まだ小さかった頃、クリスマスの朝というのは、起きてみると枕元にクリスマスプレゼントが置いてあるのが楽しみで仕方なかった。保育園に通っていた頃、同い年の子供がサンタさんからお手紙をもらったと保育園に持って来て、保母さんがみんなの前で読み上げたりしていた。それを聞きながら、「サンタさんなんかいないのに」と斜に構えて聞いていながら、反面うらやましかったりした。年上の子供たちから「サンタクロースは親だ」というのを教えてもらいながら、心のどこかで願い通りのプレゼントが枕元に配達されるを期待していたのだった。
そういうわけで、小学校に上がる前はクリスマスイブには靴下を枕元に置いて寝た。翌日起きるとビー玉が入っていた。なんだかショボいなと思いながらも、冬休みの間はせっせとビー玉で遊んだ。翌年は靴下が膨れ上がっていたので興奮したが、中に入っていたのはメンコの束だった。これまたショボいなと思いながらも冬の間せっせと遊んだ。

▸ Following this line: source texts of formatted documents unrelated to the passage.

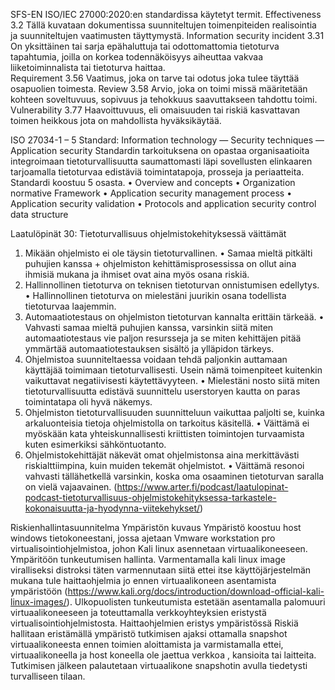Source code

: SFS-EN ISO/IEC 27000:2020:en standardissa käytetyt termit.
Effectiveness 3.2
Tällä kuvataan dokumentissa suunniteltujen toimenpiteiden realisointia ja suunniteltujen vaatimusten täyttymystä.
Information security incident 3.31
On yksittäinen tai sarja epähaluttuja tai odottomattomia tietoturva tapahtumia, joilla on korkea todennäköisyys aiheuttaa vakvaa liiketoiminnalista tai tietoturva haittaa.  
Requirement  3.56
Vaatimus, joka on tarve tai odotus joka tulee täyttää osapuolien toimesta.
 Review 3.58
Arvio, joka on toimi missä määritetään kohteen soveltuvuus, sopivuus ja tehokkuus saavuttakseen tahdottu toimi.
 Vulnerability 3.77
Haavoittuvuus, eli omaisuuden tai riskiä kasvattavan toimen heikkous jota on mahdollista hyväksikäytää.

ISO 27034-1 – 5 Standard: Information technology — Security techniques ― Application security
Standardin tarkoituksena on opastaa organisaatioita integroimaan tietoturvallisuutta saumattomasti läpi sovellusten elinkaaren tarjoamalla tietoturvaa edistäviä toimintatapoja, prosseja ja periaatteita. Standardi koostuu 5 osasta.
•	Overview and concepts
•	Organization normative Framework
•	Application security management process
•	Application security validation
•	Protocols and application security control data structure


Laatulöpinät 30: Tietoturvallisuus ohjelmistokehityksessä väittämät
1.	Mikään ohjelmisto ei ole täysin tietoturvallinen.
•	Samaa mieltä pitkälti puhujien kanssa + ohjelmiston kehittämisprosessissa on ollut aina ihmisiä mukana ja ihmiset ovat aina myös osana riskiä.
2.	Hallinnollinen tietoturva on teknisen tietoturvan onnistumisen edellytys.
•	Hallinnollinen tietoturva on mielestäni juurikin osana todellista tietoturvaa laajemmin.
3.	Automaatiotestaus on ohjelmiston tietoturvan kannalta erittäin tärkeää.
•	Vahvasti samaa mieltä puhujien kanssa, varsinkin siitä miten automaatiotestaus vie paljon resursseja ja se miten kehittäjen pitää ymmärtää automaatiotestauksen sisältö ja ylläpidon tärkeys.
4.	Ohjelmistoa suunniteltaessa voidaan tehdä paljonkin auttamaan käyttäjää toimimaan tietoturvallisesti. Usein nämä toimenpiteet kuitenkin vaikuttavat negatiivisesti käytettävyyteen.
•	Mielestäni nosto siitä miten tietoturvallisuutta edistävä suunnittelu userstoryen kautta on paras toimintatapa oli hyvä näkemys.
5.	Ohjelmiston tietoturvallisuuden suunnitteluun vaikuttaa paljolti se, kuinka arkaluonteisia tietoja ohjelmistolla on tarkoitus käsitellä.
•	Väittämä ei myöskään kata yhteiskunnallisesti kriittisten toimintojen turvaamista kuten esimerkiksi sähköntuotanto.
6.	Ohjelmistokehittäjät näkevät omat ohjelmistonsa aina merkittävästi riskialttiimpina, kuin muiden tekemät ohjelmistot.
•	Väittämä resonoi vahvasti tällähetkellä varsinkin, koska oma osaaminen tietoturvan saralla on vielä vajaavainen.
(https://www.arter.fi/podcast/laatulopinat-podcast-tietoturvallisuus-ohjelmistokehityksessa-tarkastele-kokonaisuutta-ja-hyodynna-viitekehykset/)


Riskienhallintasuunnitelma
Ympäristön kuvaus
Ympäristö koostuu host windows tietokoneestani, jossa ajetaan Vmware workstation pro virtualisointiohjelmistoa, johon Kali linux asennetaan virtuaalikoneeseen.
Ympäritöön tunkeutumisen hallinta.
Varmentamalla kali linux image viralliseksi distroksi täten varmennutaan siitä ettei itse käyttöjärjestelmän mukana tule haittaohjelmia jo ennen virtuaalikoneen asentamista ympäristöön (https://www.kali.org/docs/introduction/download-official-kali-linux-images/). Ulkopuolisten tunkeutumista estetään asentamalla palomuuri virtuaalikoneeseen ja toteuttamalla verkkoyhteyksien eristystä virtualisointiohjelmistosta.
Haittaohjelmien eristys ympäristössä
Riskiä hallitaan eristämällä ympäristö tutkimisen ajaksi ottamalla snapshot virtuaalikoneesta ennen toimien aloittamista ja varmistamalla ettei, virtuaalikoneella ja host koneella ole jaettua verkkoa , kansioita tai laitteita. Tutkimisen jälkeen palautetaan virtuaalikone snapshotin avulla tiedetysti turvalliseen tilaan.

 
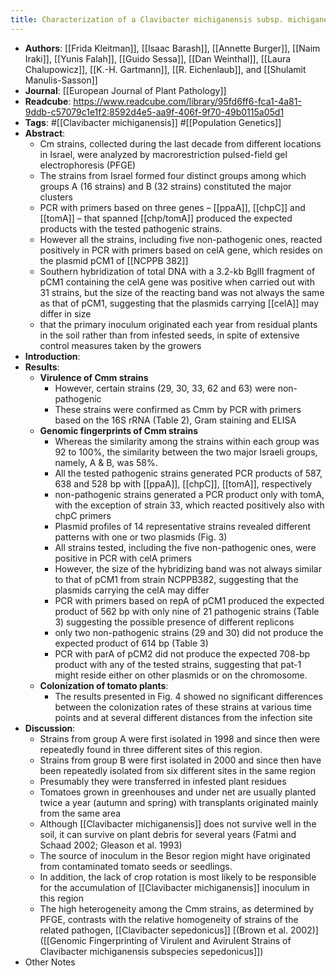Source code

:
 ```yaml
---
title: Characterization of a Clavibacter michiganensis subsp. michiganensis population in Israel
---
```


- **Authors**: [[Frida Kleitman]], [[Isaac Barash]], [[Annette Burger]], [[Naim Iraki]], [[Yunis Falah]], [[Guido Sessa]], [[Dan Weinthal]], [[Laura Chalupowicz]], [[K.-H. Gartmann]], [[R. Eichenlaub]], and [[Shulamit Manulis-Sasson]]
- **Journal**: [[European Journal of Plant Pathology]]
- **Readcube**: https://www.readcube.com/library/95fd6ff6-fca1-4a81-9ddb-c57079c1e1f2:8592d4e5-aa9f-406f-9f70-49b0115a05d1
- **Tags**: #[[Clavibacter michiganensis]] #[[Population Genetics]]
- **Abstract**:
	- Cm strains, collected during the last decade from different locations in Israel, were analyzed by macrorestriction pulsed-field gel electrophoresis (PFGE)
	- The strains from Israel formed four distinct groups among which groups A (16 strains) and B (32 strains) constituted the major clusters
	- PCR with primers based on three genes – [[ppaA]], [[chpC]] and [[tomA]] – that spanned [[chp/tomA]] produced the expected products with the tested pathogenic strains.
	- However all the strains, including five non-pathogenic ones, reacted positively in PCR with primers based on celA gene, which resides on the plasmid pCM1 of [[NCPPB  382]]
	- Southern hybridization of total DNA with a 3.2-kb BglII fragment of pCM1 containing the celA gene was positive when carried out with 31 strains, but the size of the reacting band was not always the same as that of pCM1, suggesting that the plasmids carrying [[celA]] may differ in size
	- that the primary inoculum originated each year from residual plants in the soil rather than from infested seeds, in spite of extensive control measures taken by the growers
- **Introduction**:
- **Results**:
	- **Virulence of Cmm strains**
		- However, certain strains (29, 30, 33, 62 and 63) were non-pathogenic
		- These strains were confirmed as Cmm by PCR with primers based on the 16S rRNA (Table 2), Gram staining and ELISA
	- **Genomic fingerprints of Cmm strains**
		- Whereas the similarity among the strains within each group was 92 to 100%, the similarity between the two major Israeli groups, namely, A & B, was 58%.
		- All the tested pathogenic strains generated PCR products of 587, 638 and 528 bp with [[ppaA]], [[chpC]], [[tomA]], respectively
		- non-pathogenic strains generated a PCR product only with tomA, with the exception of strain 33, which reacted positively also with chpC primers
		- Plasmid profiles of 14 representative strains revealed different patterns with one or two plasmids (Fig. 3)
		- All strains tested, including the five non-pathogenic ones, were positive in PCR with celA primers
		- However, the size of the hybridizing band was not always similar to that of pCM1 from strain NCPPB382, suggesting that the plasmids carrying the celA may differ
		- PCR with primers based on repA of pCM1 produced the expected product of 562 bp with only nine of 21 pathogenic strains (Table 3) suggesting the possible presence of different replicons
		- only two non-pathogenic strains (29 and 30) did not produce the expected product of 614 bp (Table 3)
		- PCR with parA of pCM2 did not produce the expected 708-bp product with any of the tested strains, suggesting that pat-1 might reside either on other plasmids or on the chromosome.
	- **Colonization of tomato plants**:
		- The results presented in Fig. 4 showed no significant differences between the colonization rates of these strains at various time points and at several different distances from the infection site
- **Discussion**:
	- Strains from group A were first isolated in 1998 and since then were repeatedly found in three different sites of this region.
	- Strains from group B were first isolated in 2000 and since then have been repeatedly isolated from six different sites in the same region
	- Presumably they were transferred in infested plant residues
	- Tomatoes grown in greenhouses and under net are usually planted twice a year (autumn and spring) with transplants originated mainly from the same area
	- Although [[Clavibacter michiganensis]] does not survive well in the soil, it can survive on plant debris for several years (Fatmi and Schaad 2002; Gleason et al. 1993)
	- The source of inoculum in the Besor region might have originated from contaminated tomato seeds or seedlings.
	- In addition, the lack of crop rotation is most likely to be responsible for the accumulation of [[Clavibacter michiganensis]] inoculum in this region
	- The high heterogeneity among the Cmm strains, as determined by PFGE, contrasts with the relative homogeneity of strains of the related pathogen, [[Clavibacter sepedonicus]] [(Brown et al. 2002)]([[Genomic Fingerprinting of Virulent and Avirulent Strains of Clavibacter michiganensis subspecies sepedonicus]])
- Other Notes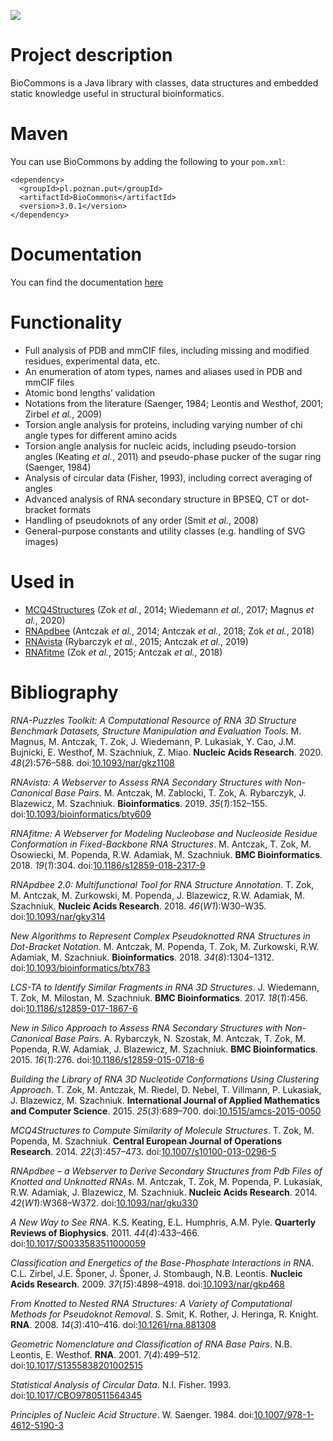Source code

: ![](https://github.com/tzok/BioCommons/workflows/Java%20CI%20with%20Maven/badge.svg)

Project description
===================

BioCommons is a Java library with classes, data structures and embedded
static knowledge useful in structural bioinformatics.

Maven
=====

You can use BioCommons by adding the following to your `pom.xml`:

    <dependency>
      <groupId>pl.poznan.put</groupId>
      <artifactId>BioCommons</artifactId>
      <version>3.0.1</version>
    </dependency>

Documentation
=============

You can find the documentation
[here](http://www.cs.put.poznan.pl/tzok/public/static/biocommons/)

Functionality
=============

-   Full analysis of PDB and mmCIF files, including missing and modified
    residues, experimental data, etc.
-   An enumeration of atom types, names and aliases used in PDB and
    mmCIF files
-   Atomic bond lengths’ validation
-   Notations from the literature (Saenger, 1984; Leontis and Westhof,
    2001; Zirbel *et al.*, 2009)
-   Torsion angle analysis for proteins, including varying number of chi
    angle types for different amino acids
-   Torsion angle analysis for nucleic acids, including pseudo-torsion
    angles (Keating *et al.*, 2011) and pseudo-phase pucker of the sugar
    ring (Saenger, 1984)
-   Analysis of circular data (Fisher, 1993), including correct
    averaging of angles
-   Advanced analysis of RNA secondary structure in BPSEQ, CT or
    dot-bracket formats
-   Handling of pseudoknots of any order (Smit *et al.*, 2008)
-   General-purpose constants and utility classes (e.g. handling of SVG
    images)

Used in
=======

-   [MCQ4Structures](https://github.com/tzok/mcq4structures) (Zok *et
    al.*, 2014; Wiedemann *et al.*, 2017; Magnus *et al.*, 2020)
-   [RNApdbee](http://rnapdbee.cs.put.poznan.pl/) (Antczak *et al.*,
    2014; Antczak *et al.*, 2018; Zok *et al.*, 2018)
-   [RNAvista](http://rnavista.cs.put.poznan.pl/) (Rybarczyk *et al.*,
    2015; Antczak *et al.*, 2019)
-   [RNAfitme](http://rnafitme.cs.put.poznan.pl/) (Zok *et al.*, 2015;
    Antczak *et al.*, 2018)

Bibliography
============

<div id="refs" class="references">

<div id="ref-Magnus2020">

*RNA-Puzzles Toolkit: A Computational Resource of RNA 3D Structure
Benchmark Datasets, Structure Manipulation and Evaluation Tools*. M.
Magnus, M. Antczak, T. Zok, J. Wiedemann, P. Lukasiak, Y. Cao, J.M.
Bujnicki, E. Westhof, M. Szachniuk, Z. Miao. **Nucleic Acids Research**.
2020. *48*(*2*):576–588.
doi:[10.1093/nar/gkz1108](https://doi.org/10.1093/nar/gkz1108)

</div>

<div id="ref-Antczak2019">

*RNAvista: A Webserver to Assess RNA Secondary Structures with
Non-Canonical Base Pairs*. M. Antczak, M. Zablocki, T. Zok, A.
Rybarczyk, J. Blazewicz, M. Szachniuk. **Bioinformatics**. 2019.
*35*(*1*):152–155.
doi:[10.1093/bioinformatics/bty609](https://doi.org/10.1093/bioinformatics/bty609)

</div>

<div id="ref-Antczak2018a">

*RNAfitme: A Webserver for Modeling Nucleobase and Nucleoside Residue
Conformation in Fixed-Backbone RNA Structures*. M. Antczak, T. Zok, M.
Osowiecki, M. Popenda, R.W. Adamiak, M. Szachniuk. **BMC
Bioinformatics**. 2018. *19*(*1*):304.
doi:[10.1186/s12859-018-2317-9](https://doi.org/10.1186/s12859-018-2317-9)

</div>

<div id="ref-Zok2018">

*RNApdbee 2.0: Multifunctional Tool for RNA Structure Annotation*. T.
Zok, M. Antczak, M. Zurkowski, M. Popenda, J. Blazewicz, R.W. Adamiak,
M. Szachniuk. **Nucleic Acids Research**. 2018. *46*(*W1*):W30–W35.
doi:[10.1093/nar/gky314](https://doi.org/10.1093/nar/gky314)

</div>

<div id="ref-Antczak2018">

*New Algorithms to Represent Complex Pseudoknotted RNA Structures in
Dot-Bracket Notation*. M. Antczak, M. Popenda, T. Zok, M. Zurkowski,
R.W. Adamiak, M. Szachniuk. **Bioinformatics**. 2018.
*34*(*8*):1304–1312.
doi:[10.1093/bioinformatics/btx783](https://doi.org/10.1093/bioinformatics/btx783)

</div>

<div id="ref-Wiedemann2017">

*LCS-TA to Identify Similar Fragments in RNA 3D Structures*. J.
Wiedemann, T. Zok, M. Milostan, M. Szachniuk. **BMC Bioinformatics**.
2017. *18*(*1*):456.
doi:[10.1186/s12859-017-1867-6](https://doi.org/10.1186/s12859-017-1867-6)

</div>

<div id="ref-Rybarczyk2015">

*New in Silico Approach to Assess RNA Secondary Structures with
Non-Canonical Base Pairs*. A. Rybarczyk, N. Szostak, M. Antczak, T. Zok,
M. Popenda, R.W. Adamiak, J. Blazewicz, M. Szachniuk. **BMC
Bioinformatics**. 2015. *16*(*1*):276.
doi:[10.1186/s12859-015-0718-6](https://doi.org/10.1186/s12859-015-0718-6)

</div>

<div id="ref-Zok2015">

*Building the Library of RNA 3D Nucleotide Conformations Using
Clustering Approach*. T. Zok, M. Antczak, M. Riedel, D. Nebel, T.
Villmann, P. Lukasiak, J. Blazewicz, M. Szachniuk. **International
Journal of Applied Mathematics and Computer Science**. 2015.
*25*(*3*):689–700.
doi:[10.1515/amcs-2015-0050](https://doi.org/10.1515/amcs-2015-0050)

</div>

<div id="ref-Zok2014">

*MCQ4Structures to Compute Similarity of Molecule Structures*. T. Zok,
M. Popenda, M. Szachniuk. **Central European Journal of Operations
Research**. 2014. *22*(*3*):457–473.
doi:[10.1007/s10100-013-0296-5](https://doi.org/10.1007/s10100-013-0296-5)

</div>

<div id="ref-Antczak2014">

*RNApdbee – a Webserver to Derive Secondary Structures from Pdb Files of
Knotted and Unknotted RNAs*. M. Antczak, T. Zok, M. Popenda, P.
Lukasiak, R.W. Adamiak, J. Blazewicz, M. Szachniuk. **Nucleic Acids
Research**. 2014. *42*(*W1*):W368–W372.
doi:[10.1093/nar/gku330](https://doi.org/10.1093/nar/gku330)

</div>

<div id="ref-Keating2011">

*A New Way to See RNA*. K.S. Keating, E.L. Humphris, A.M. Pyle.
**Quarterly Reviews of Biophysics**. 2011. *44*(*4*):433–466.
doi:[10.1017/S0033583511000059](https://doi.org/10.1017/S0033583511000059)

</div>

<div id="ref-Zirbel2009">

*Classification and Energetics of the Base-Phosphate Interactions in
RNA*. C.L. Zirbel, J.E. Šponer, J. Šponer, J. Stombaugh, N.B. Leontis.
**Nucleic Acids Research**. 2009. *37*(*15*):4898–4918.
doi:[10.1093/nar/gkp468](https://doi.org/10.1093/nar/gkp468)

</div>

<div id="ref-Smit2008">

*From Knotted to Nested RNA Structures: A Variety of Computational
Methods for Pseudoknot Removal*. S. Smit, K. Rother, J. Heringa, R.
Knight. **RNA**. 2008. *14*(*3*):410–416.
doi:[10.1261/rna.881308](https://doi.org/10.1261/rna.881308)

</div>

<div id="ref-Leontis2001">

*Geometric Nomenclature and Classification of RNA Base Pairs*. N.B.
Leontis, E. Westhof. **RNA**. 2001. *7*(*4*):499–512.
doi:[10.1017/S1355838201002515](https://doi.org/10.1017/S1355838201002515)

</div>

<div id="ref-Fisher1993">

*Statistical Analysis of Circular Data*. N.I. Fisher. 1993.
doi:[10.1017/CBO9780511564345](https://doi.org/10.1017/CBO9780511564345)

</div>

<div id="ref-Saenger1984">

*Principles of Nucleic Acid Structure*. W. Saenger. 1984.
doi:[10.1007/978-1-4612-5190-3](https://doi.org/10.1007/978-1-4612-5190-3)

</div>

</div>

やっぱり親がサンタらしいとプレゼントのショボさからわかって来ていたが、もしかしたら靴下が小さすぎるのだろうと、寝る前に靴下の代わりに「トランシーバーをください」と書いた手紙を置いていた。朝起きるとヤッコ凧が置いてあった。考えてみれば当日の夜にお願いしても間に合わないのである。仕方がないので、お正月はヤッコ凧を揚げて遊んだ。
少し知恵がついて来たので、クリスマスのずいぶん前から、親父が飲んでいる時にそれとなく「ラジコンカーが欲しいなあ」と事あるごとにつぶやいていた。心待ちにしていた朝、目を覚ますと枕元には分厚い本が一冊置いてあった。さすがに愕然として、見たことがない本だったにもかかわらず、「この本知っている。読んだことがある。交換して」と訴えてみた。それを聞いてお袋は、しぶしぶ真新しい本を抱えるとどこかへ出かけて行った。そして別の本と交換して戻って来た。
さすがに両親も、クリスマスプレゼントを枕元に置く年齢ではなくなったと考えたのだろう。翌年からクリスマスプレゼントはなくなった。後悔しても後の祭りだ。どんなプレゼントでもありがたくもらっておけば、楽しいクリスマスの朝がもう少し続いていたかもしれないのに。